North Korea’s Nuclear Gambit Is Kim Jong Un Angling for his Own Version of Iran’s Nuclear Deal?

http://www.wsj.com/articles/north-koreas-nuclear-gambit-1442359142

Critics of the Iran nuclear deal often point to Bill Clinton’s nuclear accord with North Korea as a reference point for what we can expect next, and this week we were given a fresh lesson on that score. Satellite imagery shows Pyongyang is reactivating its plutonium reactor at Yongbyon, and now the regime has publicly threatened to produce more bombs and test another long-range ballistic missile.

That isn’t the nuclear-free future Mr.
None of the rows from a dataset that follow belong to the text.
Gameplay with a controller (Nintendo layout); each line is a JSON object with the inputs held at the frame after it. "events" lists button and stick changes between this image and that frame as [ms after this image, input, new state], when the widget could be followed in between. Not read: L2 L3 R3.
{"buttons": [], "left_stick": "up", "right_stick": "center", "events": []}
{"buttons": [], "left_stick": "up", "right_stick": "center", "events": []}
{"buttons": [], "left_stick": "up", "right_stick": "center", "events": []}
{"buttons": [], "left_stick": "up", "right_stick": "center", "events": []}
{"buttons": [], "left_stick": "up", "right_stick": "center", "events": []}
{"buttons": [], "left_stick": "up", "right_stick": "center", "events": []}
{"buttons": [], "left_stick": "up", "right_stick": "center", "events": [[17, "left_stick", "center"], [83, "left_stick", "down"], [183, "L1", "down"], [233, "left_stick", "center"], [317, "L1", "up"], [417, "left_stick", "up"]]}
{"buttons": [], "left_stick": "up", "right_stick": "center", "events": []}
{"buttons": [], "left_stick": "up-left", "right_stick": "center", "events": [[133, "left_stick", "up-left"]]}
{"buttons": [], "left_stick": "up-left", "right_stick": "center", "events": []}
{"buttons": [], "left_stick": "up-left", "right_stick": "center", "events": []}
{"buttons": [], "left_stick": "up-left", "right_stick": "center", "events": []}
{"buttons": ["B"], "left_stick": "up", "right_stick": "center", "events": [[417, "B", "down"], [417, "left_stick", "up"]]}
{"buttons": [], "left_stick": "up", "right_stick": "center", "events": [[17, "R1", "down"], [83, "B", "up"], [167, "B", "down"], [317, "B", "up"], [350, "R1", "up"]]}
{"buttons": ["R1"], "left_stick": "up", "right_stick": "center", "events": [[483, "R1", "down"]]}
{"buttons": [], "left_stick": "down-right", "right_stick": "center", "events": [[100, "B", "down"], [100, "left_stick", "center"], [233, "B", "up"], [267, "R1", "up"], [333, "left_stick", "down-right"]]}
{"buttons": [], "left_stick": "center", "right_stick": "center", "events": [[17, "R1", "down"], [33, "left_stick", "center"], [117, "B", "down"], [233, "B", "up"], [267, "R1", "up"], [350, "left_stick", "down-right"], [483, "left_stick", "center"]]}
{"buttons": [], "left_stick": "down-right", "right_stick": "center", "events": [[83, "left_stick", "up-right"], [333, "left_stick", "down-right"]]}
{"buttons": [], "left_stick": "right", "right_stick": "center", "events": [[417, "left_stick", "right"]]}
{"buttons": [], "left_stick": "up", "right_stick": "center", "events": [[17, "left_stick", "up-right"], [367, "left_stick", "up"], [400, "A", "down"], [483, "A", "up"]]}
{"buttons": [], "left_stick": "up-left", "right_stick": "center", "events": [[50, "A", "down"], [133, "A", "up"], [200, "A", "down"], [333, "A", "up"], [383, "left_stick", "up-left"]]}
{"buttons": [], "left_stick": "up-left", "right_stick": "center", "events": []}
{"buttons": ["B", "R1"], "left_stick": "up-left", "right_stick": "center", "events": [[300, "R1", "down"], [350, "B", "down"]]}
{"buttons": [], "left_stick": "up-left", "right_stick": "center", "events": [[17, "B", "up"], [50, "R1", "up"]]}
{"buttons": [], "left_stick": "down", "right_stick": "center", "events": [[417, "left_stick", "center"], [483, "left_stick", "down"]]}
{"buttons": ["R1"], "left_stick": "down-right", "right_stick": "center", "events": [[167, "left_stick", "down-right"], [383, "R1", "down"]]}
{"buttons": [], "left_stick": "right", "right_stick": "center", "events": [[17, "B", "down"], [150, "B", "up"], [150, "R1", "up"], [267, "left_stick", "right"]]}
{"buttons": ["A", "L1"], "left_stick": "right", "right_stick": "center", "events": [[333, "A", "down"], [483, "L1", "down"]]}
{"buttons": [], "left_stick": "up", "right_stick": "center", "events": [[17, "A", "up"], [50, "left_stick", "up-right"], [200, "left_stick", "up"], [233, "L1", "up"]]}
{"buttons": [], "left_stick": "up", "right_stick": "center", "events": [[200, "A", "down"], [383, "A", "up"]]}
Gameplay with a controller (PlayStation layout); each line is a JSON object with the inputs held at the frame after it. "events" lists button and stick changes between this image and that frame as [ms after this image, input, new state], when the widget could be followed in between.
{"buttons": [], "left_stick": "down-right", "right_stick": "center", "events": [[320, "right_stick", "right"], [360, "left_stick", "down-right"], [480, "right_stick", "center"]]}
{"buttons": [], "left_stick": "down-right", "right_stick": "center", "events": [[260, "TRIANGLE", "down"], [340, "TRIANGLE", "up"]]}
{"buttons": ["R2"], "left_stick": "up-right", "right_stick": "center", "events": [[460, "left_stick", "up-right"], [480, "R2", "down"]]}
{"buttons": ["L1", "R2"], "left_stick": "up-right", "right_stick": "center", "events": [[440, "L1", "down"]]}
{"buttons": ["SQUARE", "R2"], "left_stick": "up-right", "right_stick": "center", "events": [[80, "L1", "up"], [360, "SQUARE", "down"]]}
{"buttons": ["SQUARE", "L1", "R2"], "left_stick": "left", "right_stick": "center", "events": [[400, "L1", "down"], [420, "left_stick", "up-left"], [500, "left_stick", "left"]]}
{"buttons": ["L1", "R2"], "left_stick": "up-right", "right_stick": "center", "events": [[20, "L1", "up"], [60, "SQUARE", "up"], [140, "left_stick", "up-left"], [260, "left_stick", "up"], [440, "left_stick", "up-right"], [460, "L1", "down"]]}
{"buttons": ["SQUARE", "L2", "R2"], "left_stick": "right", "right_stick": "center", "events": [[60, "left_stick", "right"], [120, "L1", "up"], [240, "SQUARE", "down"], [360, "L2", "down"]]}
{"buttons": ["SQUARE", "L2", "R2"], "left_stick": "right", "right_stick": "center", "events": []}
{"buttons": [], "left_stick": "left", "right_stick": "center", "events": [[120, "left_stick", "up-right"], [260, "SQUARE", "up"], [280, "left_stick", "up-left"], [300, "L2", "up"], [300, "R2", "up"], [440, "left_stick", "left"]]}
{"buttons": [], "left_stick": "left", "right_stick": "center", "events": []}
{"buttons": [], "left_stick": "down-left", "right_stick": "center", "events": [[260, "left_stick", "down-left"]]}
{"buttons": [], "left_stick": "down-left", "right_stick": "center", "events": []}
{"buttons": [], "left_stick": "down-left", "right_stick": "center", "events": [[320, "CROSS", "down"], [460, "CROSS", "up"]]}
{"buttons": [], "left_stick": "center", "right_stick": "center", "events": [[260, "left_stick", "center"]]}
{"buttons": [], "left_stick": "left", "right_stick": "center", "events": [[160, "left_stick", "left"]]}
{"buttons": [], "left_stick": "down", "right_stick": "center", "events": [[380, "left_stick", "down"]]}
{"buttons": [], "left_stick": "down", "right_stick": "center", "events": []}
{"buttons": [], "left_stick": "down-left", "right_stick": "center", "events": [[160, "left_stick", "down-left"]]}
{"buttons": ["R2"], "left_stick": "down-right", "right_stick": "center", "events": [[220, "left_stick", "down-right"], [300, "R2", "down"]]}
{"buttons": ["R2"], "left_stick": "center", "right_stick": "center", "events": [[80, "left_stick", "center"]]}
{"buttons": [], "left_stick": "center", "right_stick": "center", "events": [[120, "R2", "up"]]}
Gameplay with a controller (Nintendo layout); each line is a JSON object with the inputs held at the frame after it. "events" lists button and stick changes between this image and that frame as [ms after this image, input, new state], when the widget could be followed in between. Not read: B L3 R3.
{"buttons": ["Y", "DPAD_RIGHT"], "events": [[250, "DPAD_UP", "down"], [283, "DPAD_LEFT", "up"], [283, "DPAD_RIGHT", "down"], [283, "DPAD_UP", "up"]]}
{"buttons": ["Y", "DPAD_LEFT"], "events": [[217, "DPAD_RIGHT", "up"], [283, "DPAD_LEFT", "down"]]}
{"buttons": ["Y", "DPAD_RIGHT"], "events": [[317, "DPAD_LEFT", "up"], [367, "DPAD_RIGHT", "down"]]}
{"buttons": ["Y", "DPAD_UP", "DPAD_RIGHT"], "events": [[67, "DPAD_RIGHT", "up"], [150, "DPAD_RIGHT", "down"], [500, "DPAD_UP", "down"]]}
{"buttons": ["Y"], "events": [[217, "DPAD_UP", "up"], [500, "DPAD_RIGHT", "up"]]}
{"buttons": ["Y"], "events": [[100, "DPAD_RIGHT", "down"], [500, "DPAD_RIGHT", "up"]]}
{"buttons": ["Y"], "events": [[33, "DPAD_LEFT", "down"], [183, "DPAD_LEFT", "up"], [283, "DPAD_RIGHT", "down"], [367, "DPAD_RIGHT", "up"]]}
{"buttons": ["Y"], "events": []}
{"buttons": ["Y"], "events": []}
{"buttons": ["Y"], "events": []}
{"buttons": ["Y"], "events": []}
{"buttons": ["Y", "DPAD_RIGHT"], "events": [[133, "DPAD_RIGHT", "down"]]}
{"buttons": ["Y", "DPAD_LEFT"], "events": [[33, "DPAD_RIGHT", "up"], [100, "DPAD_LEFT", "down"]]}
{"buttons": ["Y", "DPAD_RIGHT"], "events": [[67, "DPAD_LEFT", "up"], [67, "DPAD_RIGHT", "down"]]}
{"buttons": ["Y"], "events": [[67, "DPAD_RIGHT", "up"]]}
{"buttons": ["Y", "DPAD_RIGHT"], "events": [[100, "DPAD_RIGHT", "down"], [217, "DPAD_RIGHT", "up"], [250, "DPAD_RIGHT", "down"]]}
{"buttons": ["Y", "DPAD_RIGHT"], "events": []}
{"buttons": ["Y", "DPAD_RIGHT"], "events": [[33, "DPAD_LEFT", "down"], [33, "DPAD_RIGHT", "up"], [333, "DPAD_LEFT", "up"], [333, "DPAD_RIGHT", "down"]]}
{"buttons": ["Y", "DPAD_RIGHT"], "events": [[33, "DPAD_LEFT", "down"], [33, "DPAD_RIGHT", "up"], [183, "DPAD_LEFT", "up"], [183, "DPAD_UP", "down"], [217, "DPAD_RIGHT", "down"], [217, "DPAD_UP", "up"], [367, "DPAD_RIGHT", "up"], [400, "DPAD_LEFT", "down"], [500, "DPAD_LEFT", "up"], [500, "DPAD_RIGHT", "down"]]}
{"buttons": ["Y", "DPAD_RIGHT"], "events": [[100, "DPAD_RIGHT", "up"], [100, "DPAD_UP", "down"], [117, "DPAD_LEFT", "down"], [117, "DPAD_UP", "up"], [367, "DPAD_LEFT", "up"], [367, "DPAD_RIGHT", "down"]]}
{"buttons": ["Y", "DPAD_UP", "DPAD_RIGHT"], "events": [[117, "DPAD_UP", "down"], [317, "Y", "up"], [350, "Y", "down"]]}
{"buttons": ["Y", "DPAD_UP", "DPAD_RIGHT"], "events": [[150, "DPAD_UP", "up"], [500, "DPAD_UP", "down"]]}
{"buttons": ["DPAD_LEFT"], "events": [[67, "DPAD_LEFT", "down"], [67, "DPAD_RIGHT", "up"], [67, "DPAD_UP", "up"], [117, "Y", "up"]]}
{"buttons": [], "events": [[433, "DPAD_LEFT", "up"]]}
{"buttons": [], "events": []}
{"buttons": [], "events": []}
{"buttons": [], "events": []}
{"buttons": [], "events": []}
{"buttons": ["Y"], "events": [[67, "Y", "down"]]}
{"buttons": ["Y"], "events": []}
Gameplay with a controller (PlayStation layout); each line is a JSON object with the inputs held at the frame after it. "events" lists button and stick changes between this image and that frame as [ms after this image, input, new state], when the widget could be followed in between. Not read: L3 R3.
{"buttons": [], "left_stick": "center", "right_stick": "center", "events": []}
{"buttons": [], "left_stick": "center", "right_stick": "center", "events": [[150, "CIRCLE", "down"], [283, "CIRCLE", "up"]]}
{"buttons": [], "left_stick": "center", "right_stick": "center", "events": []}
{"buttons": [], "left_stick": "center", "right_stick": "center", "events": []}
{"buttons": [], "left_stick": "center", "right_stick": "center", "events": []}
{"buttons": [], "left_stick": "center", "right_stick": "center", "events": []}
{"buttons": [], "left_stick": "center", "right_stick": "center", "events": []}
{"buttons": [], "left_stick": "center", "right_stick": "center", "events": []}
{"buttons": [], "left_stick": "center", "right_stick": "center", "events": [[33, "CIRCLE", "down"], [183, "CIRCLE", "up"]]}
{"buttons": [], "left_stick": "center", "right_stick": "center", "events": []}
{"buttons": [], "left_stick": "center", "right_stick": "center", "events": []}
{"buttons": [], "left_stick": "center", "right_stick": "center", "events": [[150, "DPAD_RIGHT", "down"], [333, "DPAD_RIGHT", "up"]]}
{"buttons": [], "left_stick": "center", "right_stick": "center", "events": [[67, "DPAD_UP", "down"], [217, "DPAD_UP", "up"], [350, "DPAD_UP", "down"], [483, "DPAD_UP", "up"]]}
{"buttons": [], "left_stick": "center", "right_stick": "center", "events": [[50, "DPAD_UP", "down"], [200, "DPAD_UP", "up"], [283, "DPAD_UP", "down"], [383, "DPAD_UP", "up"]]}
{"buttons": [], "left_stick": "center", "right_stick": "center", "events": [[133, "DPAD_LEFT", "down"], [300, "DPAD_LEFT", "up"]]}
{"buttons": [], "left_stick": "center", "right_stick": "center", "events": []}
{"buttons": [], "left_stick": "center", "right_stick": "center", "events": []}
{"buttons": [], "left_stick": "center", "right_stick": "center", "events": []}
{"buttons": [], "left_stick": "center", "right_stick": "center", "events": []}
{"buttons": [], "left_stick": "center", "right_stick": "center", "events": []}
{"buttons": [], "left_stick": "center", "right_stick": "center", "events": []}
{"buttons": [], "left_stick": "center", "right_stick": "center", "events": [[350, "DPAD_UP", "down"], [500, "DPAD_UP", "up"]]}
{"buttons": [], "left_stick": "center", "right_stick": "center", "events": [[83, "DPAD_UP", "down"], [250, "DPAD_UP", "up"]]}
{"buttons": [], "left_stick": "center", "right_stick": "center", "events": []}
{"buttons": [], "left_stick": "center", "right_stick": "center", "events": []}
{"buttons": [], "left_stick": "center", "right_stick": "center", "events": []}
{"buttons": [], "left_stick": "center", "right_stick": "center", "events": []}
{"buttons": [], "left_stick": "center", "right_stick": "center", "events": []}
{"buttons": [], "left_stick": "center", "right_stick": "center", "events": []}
Clinton promised in 1994, when he claimed “the entire world will be safer” thanks to a deal that required Pyongyang to “freeze and then dismantle its nuclear program.” Oh well. For now, the interesting question is why Pyongyang is again rattling its nuclear saber. There may be an Iran angle here, too.

Put yourself in Kim Jong Un’s Gucci loafers. Your economy is in worse shape than usual, you’re unsure of your grip on power, and you’ve recently executed your fourth defense minister in three years. What’s a young dictator to do?

Iran provides an intriguing model. Here a regime that had its own recent brush with severe economic distress succeeded in parlaying its nuclear program into a diplomatic bonanza. This includes the removal of most sanctions, tens of billions in cash, hundreds of billions in potential investment, the retention of most of its nuclear infrastructure, and the promise of an eventual lifting of an arms embargo. Iran didn’t even have to change its bellicose rhetoric or behavior to get a deal, and the U.N. will let it inspect some of its own military sites.

That must seem like a sweet deal to Kim, which may be why he’s drawing attention to his nuclear arsenal in classic North Korean fashion. The fact that the Obama Presidency has only 16 months to go must add urgency to his diplomatic calculus. He needs to act fast if he wants a deal before a new U.S. President takes over. If a deal is reached, Kim knows that he can then violate it at will without paying too steep a price.

We have praised President Obama’s reluctance to negotiate with Pyongyang. Still, if a regime without nuclear weapons can reap such a windfall, it’s no wonder that the nuclear North might think it can do even better. Given what this Administration showed it was willing to concede to Tehran, watch for Kim to keep acting up to lure the U.S. back to the negotiating table.